When the stopwatch begins, he grabs the first dog and shoves it into his mouth, then the next one, and the next. His jaws churn relentlessly as each frank is dispatched, one after another, helped along with frequent dunks of water. An observer cannot help but be transfixed at the sight, unable to find the right words. It’s like watching an exhibition of pure athletic grace, but with a definite sense of revulsion.
“Wet bread is disgusting,” Martin had admitted before this exhibition began. Yet a certain amount of lubricant is needed to eat buns quickly. “And so, at most competitions, people will have their own secret goo. I have used chicken stock before.”
Martin, a respectable teacher of math at Carrollton High School, is a competitive eater. That means he eats things — large amounts of things — in competition with other eaters. To be precise, however, Martin is currently a competitive eater with an inactive status, having been recently de-listed as a ranked eater by the International Federation of Competitive Eating. Yes, that’s a thing.
“I was ranked for years toward the bottom,” he said. “They had their top people, and then at Thanksgiving, they let some of the more talented and better-looking people move in the mix.”
The IFOCE sponsors events like the Nathan’s Hot Dog Contest each year at Coney Island, as well as other feats of gastronomic bravado, including the Krystal Square Off World Hamburger Eating Challenge, and the National Buffalo Wing Festival.
Those who are into the full-time professional eating circuit do so with considerable gusto, stretching their stomachs before competition by drinking large amounts of water. Martin says the worse thing a competitive eater can do is “refund” what they’ve eaten — an event which has another euphemism: “a reversal of fortune.”

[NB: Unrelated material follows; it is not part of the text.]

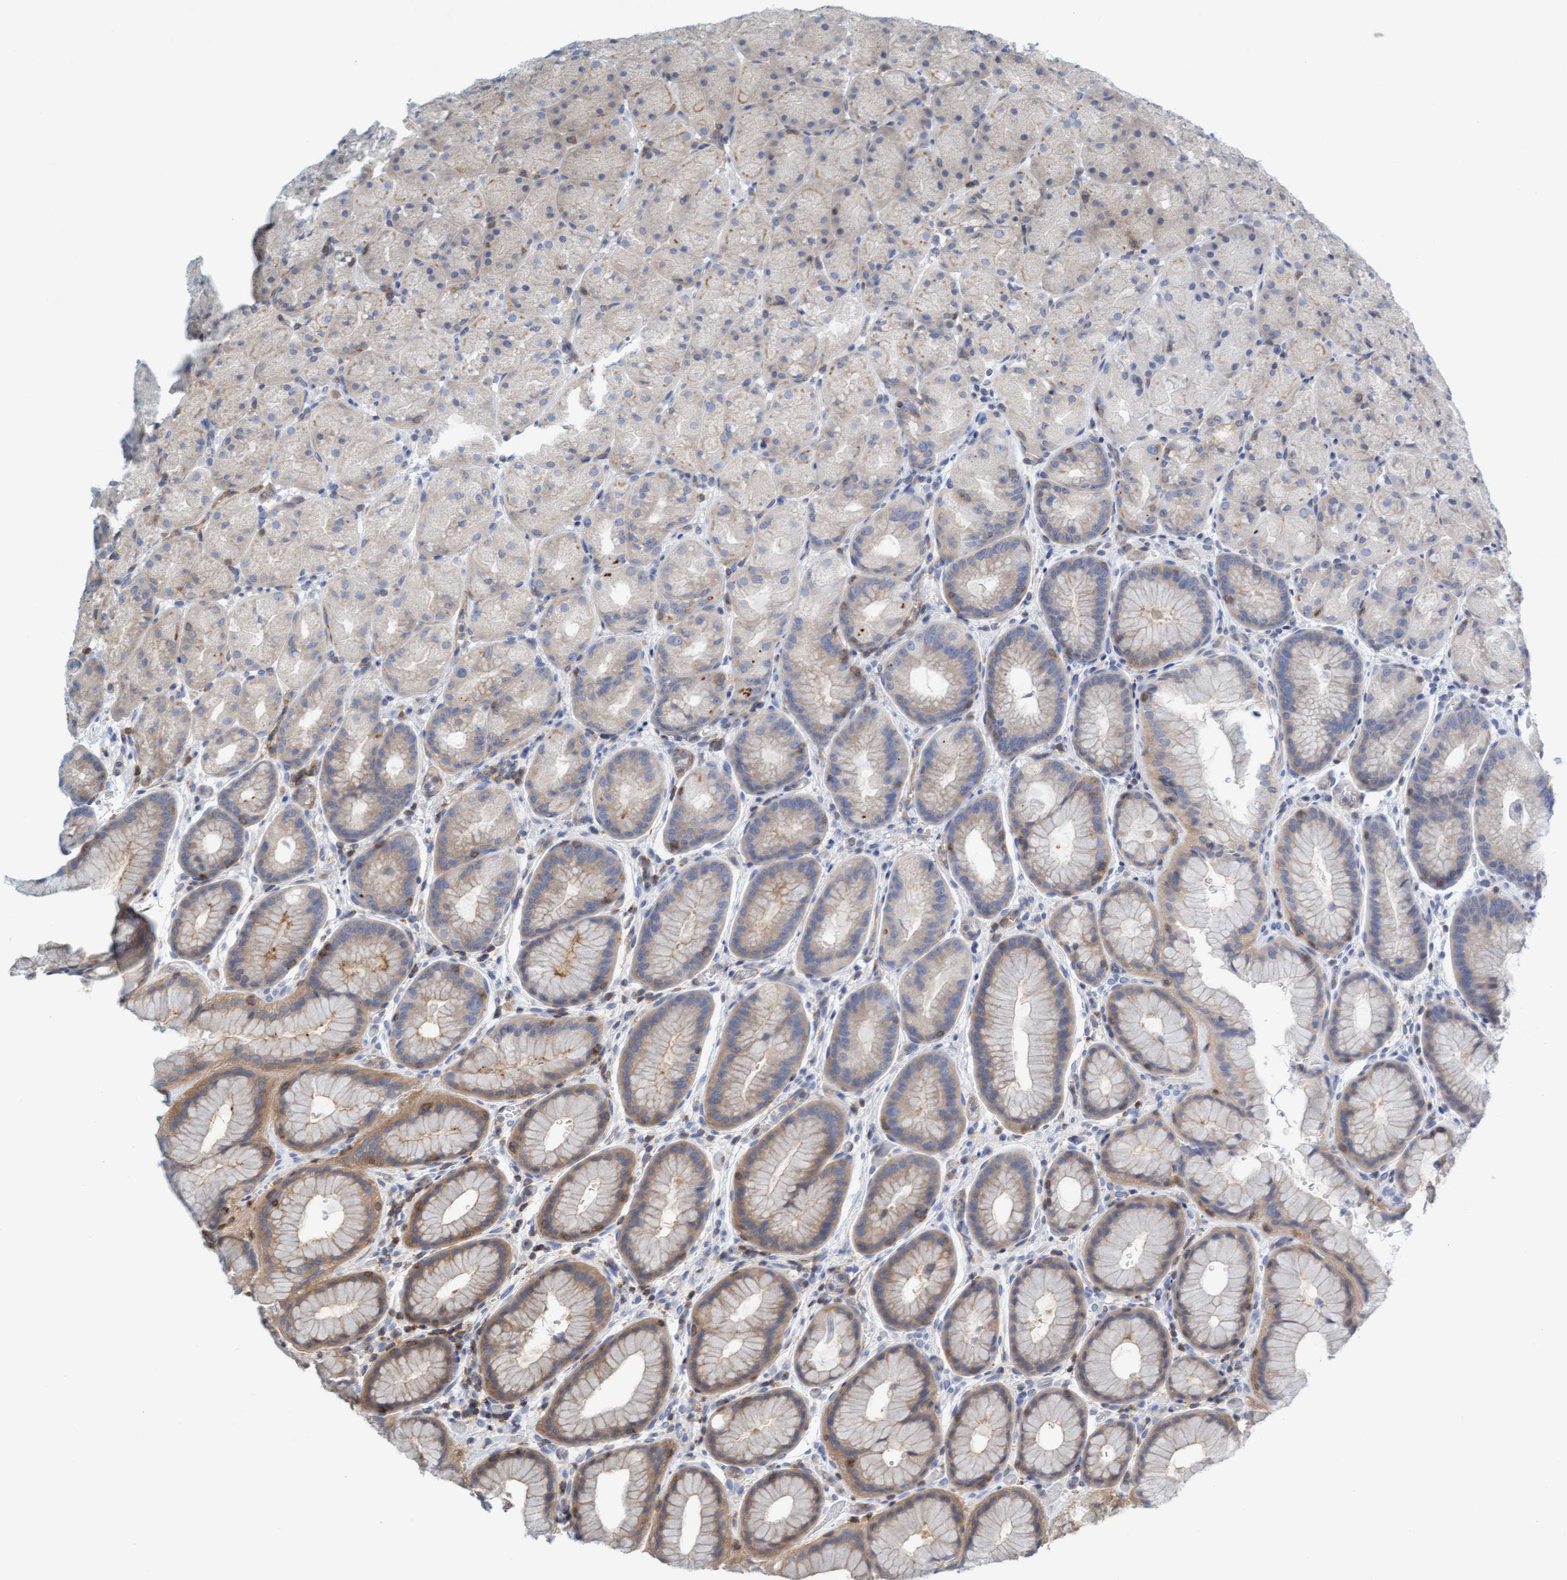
{"staining": {"intensity": "weak", "quantity": "25%-75%", "location": "cytoplasmic/membranous"}, "tissue": "stomach", "cell_type": "Glandular cells", "image_type": "normal", "snomed": [{"axis": "morphology", "description": "Normal tissue, NOS"}, {"axis": "topography", "description": "Stomach, upper"}, {"axis": "topography", "description": "Stomach"}], "caption": "Protein expression analysis of normal human stomach reveals weak cytoplasmic/membranous expression in about 25%-75% of glandular cells.", "gene": "PRKD2", "patient": {"sex": "male", "age": 48}}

Martin says his “all-time fun” record is eating 32 Krystal hamburgers in 8 minutes, which seems impressive — until you learn the world record holder inhaled 39 Krystals in two minutes. In fact, in the subculture of semi-pro eating, Martin is a real lightweight, dwarfed by such luminaries as the 100-pound Sonya Thomas, who ingested an incredible 68 Nathan’s hot dogs (with buns) in 10 minutes. In the circle of human food processors, she is known as “The Black Widow.”
At the 4-minute, 30.2-second mark, the last soggy crumb has been packed into Martin’s cheeks and the exhibition is over. Martin has consumed 2,160 calories and 116 grams of fat in less than five minutes; he has calculated it carefully.

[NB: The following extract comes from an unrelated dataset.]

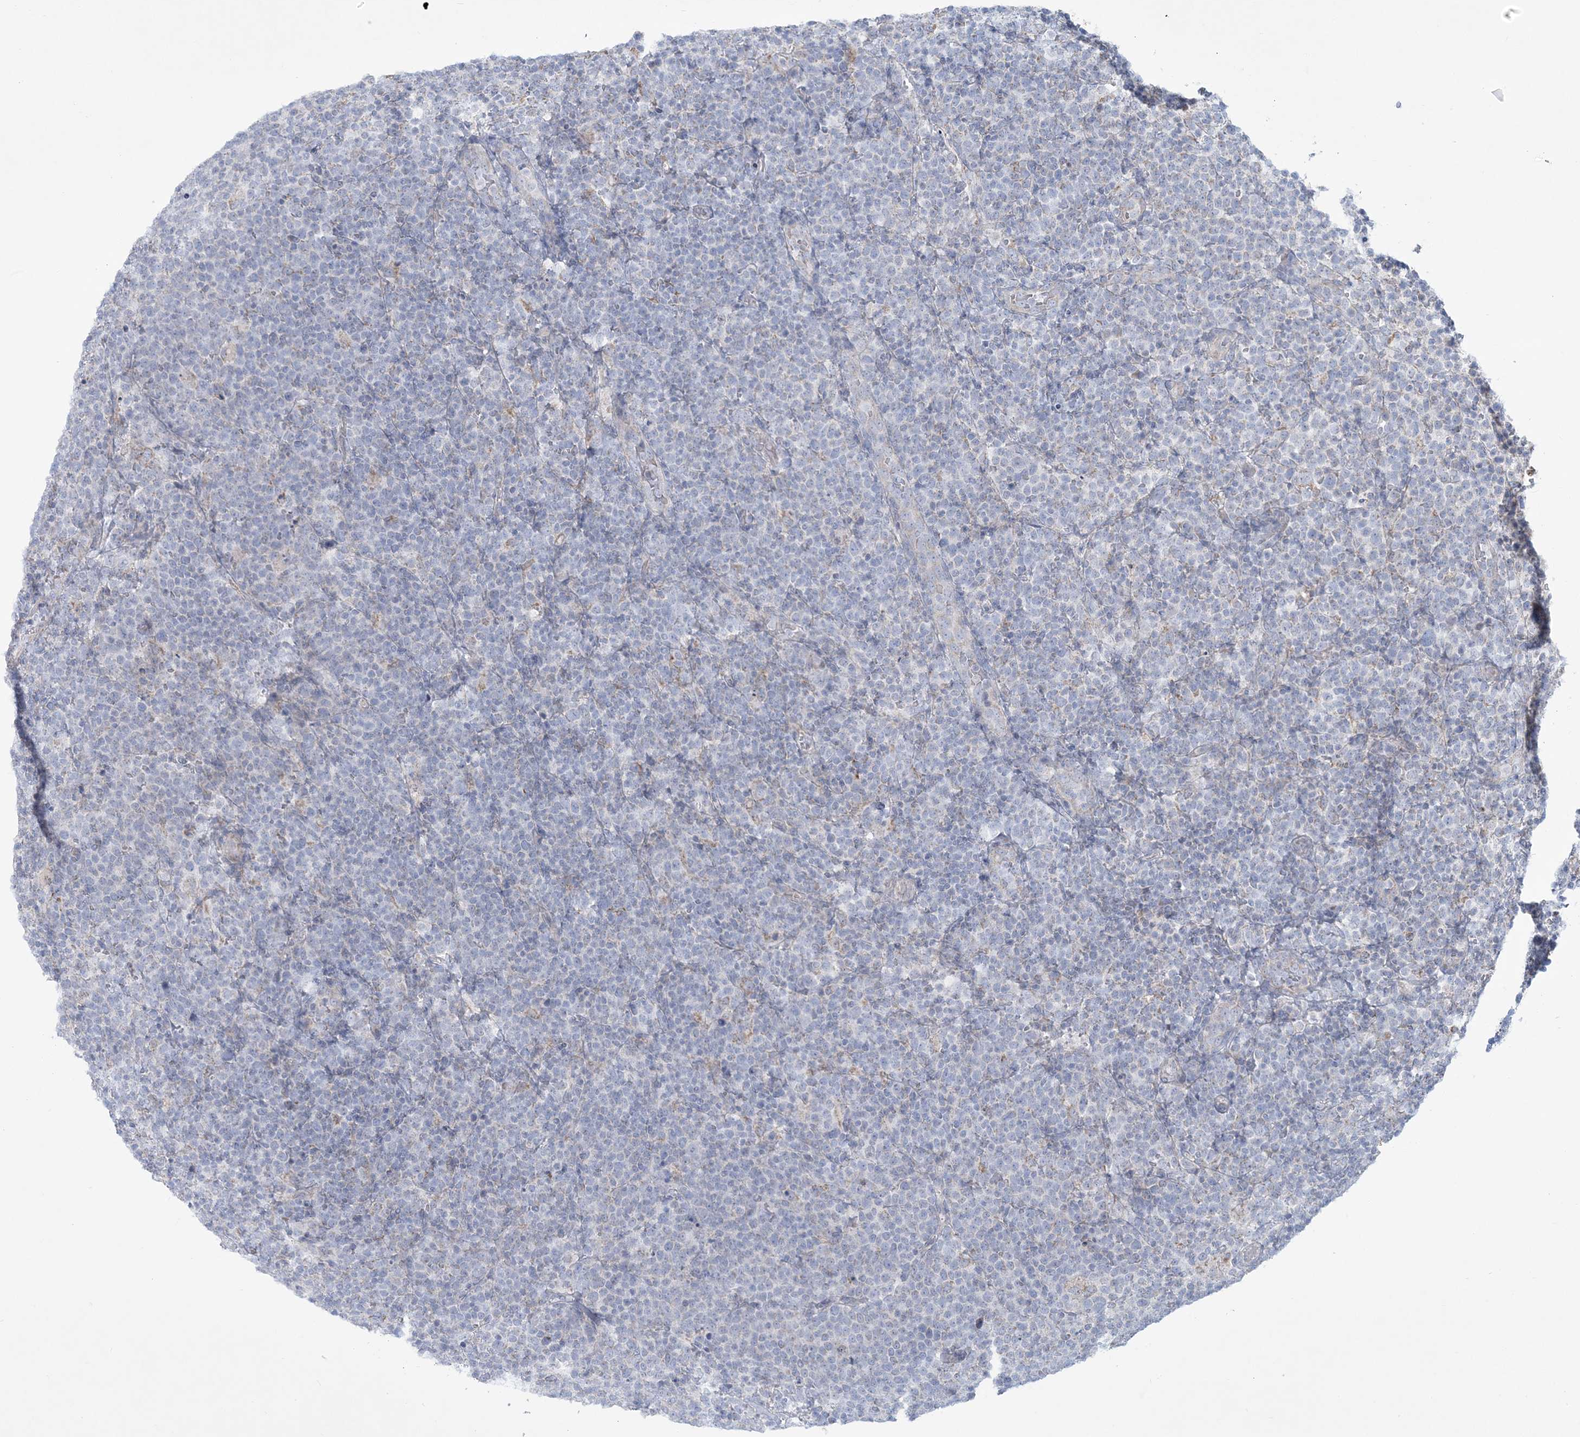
{"staining": {"intensity": "negative", "quantity": "none", "location": "none"}, "tissue": "lymphoma", "cell_type": "Tumor cells", "image_type": "cancer", "snomed": [{"axis": "morphology", "description": "Malignant lymphoma, non-Hodgkin's type, High grade"}, {"axis": "topography", "description": "Lymph node"}], "caption": "Immunohistochemistry image of high-grade malignant lymphoma, non-Hodgkin's type stained for a protein (brown), which shows no positivity in tumor cells. (DAB immunohistochemistry with hematoxylin counter stain).", "gene": "TBC1D7", "patient": {"sex": "male", "age": 61}}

The health impact of his hobby is not lost on Martin. In fact, it is sort of a contradiction, considering the fact he weighed 320 pounds most of his life and now strives for a much healthier lifestyle.
“I have always been just obsessed with food,” he said. “I was a big-time eater, always.”
He said when he and his wife, Dee, moved to Carrollton from Heard County, he made the determination to lose weight for the sake of his growing family. After taking the post at Carrollton High, Martin became involved with “subculture of runners and fitness people” he found here.
Nowadays, he says, he likes to find opportunities in which he can combine competitive eating with running — and there are such events available, such as the Krispy Kreme Challenge.
Martin was introduced to competitive eating during a running event near Cumberland Mall, when he entered a qualifying event for the Krystal Square Off. He just missed the moving on to the next level, so he decided to try again the next year at an event in Chattanooga, this time in the guise of his alter-ego, Pi Guy.
That’s Pi as in the mathematical constant, not pie as in yum. Martin, “being the ridiculous math teacher that I am,” costumes himself as Pi Guy every “Pi Day” — March 14 (3.14) — for the amusement of his students and to promote math studies, which, as it turns out, is what he is really interested in.
Martin grew up in the Austell area and came to Carrollton to go to college and immediately “fell in love” with the place. He taught school at Heard County, but determined at an early stage that “there was no way I was leaving Carrollton.”
Now he teaches pre-calculus and trigonometry at Carrollton High, but his main focus is Advanced Placement Statistics, a course designed to introduce juniors and seniors to college-level statistics courses.
In fact, for all the frivolity surrounding “Pi Guy” and competitive eating, Martin is pretty serious about teaching and being an inspiration to his students. He was Carrollton High School Teacher of the Year in 2012, the second time he has been so honored.
Even though he has be de-listed from the rankings of the top eaters in the country, Martin, ever the statistician, has a ready answer for whether he has lost his stomach for the sport:
“I would say with 99 percent confidence that I will continue competitive eating.”